Methods: Juvenile Sprague Dawley rats (24 male and 24 female) were injected with either 25 ug/kg of leuprolide acetate or saline from postnatal day (P) 27-39. Behavioral assessments, including rough-and-tumble play and anxiety-like behaviors using the elevated plus maze, were conducted between P27-37 and P38-39, respectively. Brain and trunk blood samples were collected on P40 to measure sex steroid levels. Quantitative PCR was used to measure amygdala mRNA levels for the following genes: Glial fibrillary acidic protein (Gfap), an astrocyte structure marker; activity-regulated cytoskeleton-associated protein (Arc), an immediate early gene involved in cellular plasticity within the amygdala; and allograft inflammatory factor 1 (Aif), a marker indicative of present microglia. Results: Leuprolide eliminated sex differences in testosterone, androstenedione, and corticosterone levels (p<0.001). Control females exhibited higher Arc and Gfap levels than control males (p = 0.006 and p = 0.023, respectively), and leuprolide treatment eliminated these sex differences. Arc expression mRNA expression negatively correlated with serum testosterone and positively correlated with corticosterone and androstenedione levels (p = 0.027, p = 0.014, p = 0.006, respectively). Arc also negatively correlated with anxiety-like behavior (p = 0.005). Aif negatively correlated with pinning behavior (p = 0.010) and testosterone levels (p = 0.005).

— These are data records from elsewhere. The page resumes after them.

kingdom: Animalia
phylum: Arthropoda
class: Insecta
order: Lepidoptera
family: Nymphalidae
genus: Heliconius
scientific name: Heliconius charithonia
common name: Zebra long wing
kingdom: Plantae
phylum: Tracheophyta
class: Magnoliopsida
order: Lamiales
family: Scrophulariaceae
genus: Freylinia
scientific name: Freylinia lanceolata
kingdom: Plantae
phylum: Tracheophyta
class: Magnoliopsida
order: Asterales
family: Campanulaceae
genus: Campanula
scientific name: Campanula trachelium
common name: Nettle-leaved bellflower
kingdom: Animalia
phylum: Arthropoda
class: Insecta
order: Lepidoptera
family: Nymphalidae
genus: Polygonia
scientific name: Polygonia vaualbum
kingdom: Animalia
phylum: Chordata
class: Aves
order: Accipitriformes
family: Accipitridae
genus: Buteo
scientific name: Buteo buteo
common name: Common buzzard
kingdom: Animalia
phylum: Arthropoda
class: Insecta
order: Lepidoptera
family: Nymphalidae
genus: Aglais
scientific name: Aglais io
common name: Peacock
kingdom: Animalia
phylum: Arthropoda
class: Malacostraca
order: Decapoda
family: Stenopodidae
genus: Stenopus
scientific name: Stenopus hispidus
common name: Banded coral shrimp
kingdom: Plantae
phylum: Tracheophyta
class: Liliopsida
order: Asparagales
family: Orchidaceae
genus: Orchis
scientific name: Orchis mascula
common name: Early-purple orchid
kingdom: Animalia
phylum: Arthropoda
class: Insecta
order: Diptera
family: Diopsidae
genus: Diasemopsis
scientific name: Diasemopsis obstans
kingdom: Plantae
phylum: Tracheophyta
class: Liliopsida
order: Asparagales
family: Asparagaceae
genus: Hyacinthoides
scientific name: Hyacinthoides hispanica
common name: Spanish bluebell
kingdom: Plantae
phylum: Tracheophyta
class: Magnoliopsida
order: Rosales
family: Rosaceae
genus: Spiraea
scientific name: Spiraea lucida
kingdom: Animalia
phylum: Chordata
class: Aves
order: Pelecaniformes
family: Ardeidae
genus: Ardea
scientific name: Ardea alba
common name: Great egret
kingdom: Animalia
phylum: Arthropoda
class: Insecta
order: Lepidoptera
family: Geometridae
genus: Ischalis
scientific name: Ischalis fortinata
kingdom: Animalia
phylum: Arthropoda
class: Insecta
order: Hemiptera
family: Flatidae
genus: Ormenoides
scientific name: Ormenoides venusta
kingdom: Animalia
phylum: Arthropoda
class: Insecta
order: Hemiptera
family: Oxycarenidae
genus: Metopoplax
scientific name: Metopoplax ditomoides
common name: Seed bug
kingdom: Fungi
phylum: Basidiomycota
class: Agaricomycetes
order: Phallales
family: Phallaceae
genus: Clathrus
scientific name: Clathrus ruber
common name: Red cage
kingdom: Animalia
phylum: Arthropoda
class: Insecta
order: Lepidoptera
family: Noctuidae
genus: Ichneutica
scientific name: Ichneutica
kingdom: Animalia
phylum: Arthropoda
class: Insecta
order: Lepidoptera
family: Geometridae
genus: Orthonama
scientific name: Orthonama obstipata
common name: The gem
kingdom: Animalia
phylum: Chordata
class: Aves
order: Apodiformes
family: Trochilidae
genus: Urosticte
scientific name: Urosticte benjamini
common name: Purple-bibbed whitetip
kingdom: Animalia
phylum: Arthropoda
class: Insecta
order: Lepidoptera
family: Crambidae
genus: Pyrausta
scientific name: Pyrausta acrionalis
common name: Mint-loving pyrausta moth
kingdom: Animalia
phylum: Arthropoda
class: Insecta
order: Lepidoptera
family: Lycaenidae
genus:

Discussion: Our findings suggest that puberty blockers, such as leuprolide, reduce sex differences in markers of structural plasticity and astrocytes within the adolescent amygdala. These results indicate that sex differences in the amygdala, a region related to emotion and decision-making processes, continue to be refined during early adolescence. Furthermore, pausing puberty by leuprolide treatment can prevent further sex differences within the amygdala from developing. We find that leuprolide treatment lowers the levels of serum testosterone, which is associated with increased Gfap levels within the amygdala and reduced rough-and-tumble behavior in male but not female rats. Thus, astrocytes located in the amygdala may serve as biological targets for understanding the impact of hormonal blockade on sex differences in adolescent social development.
Conclusion: Our data highlight the significant role of puberty blockers in reducing sex differences in amygdala development and behavior during adolescence. These findings are crucial for comprehending the broader implications of puberty suppression in transgender and nonbinary youth, emphasizing the need for further research on the long-term effects of such treatments on mental health and neurodevelopment.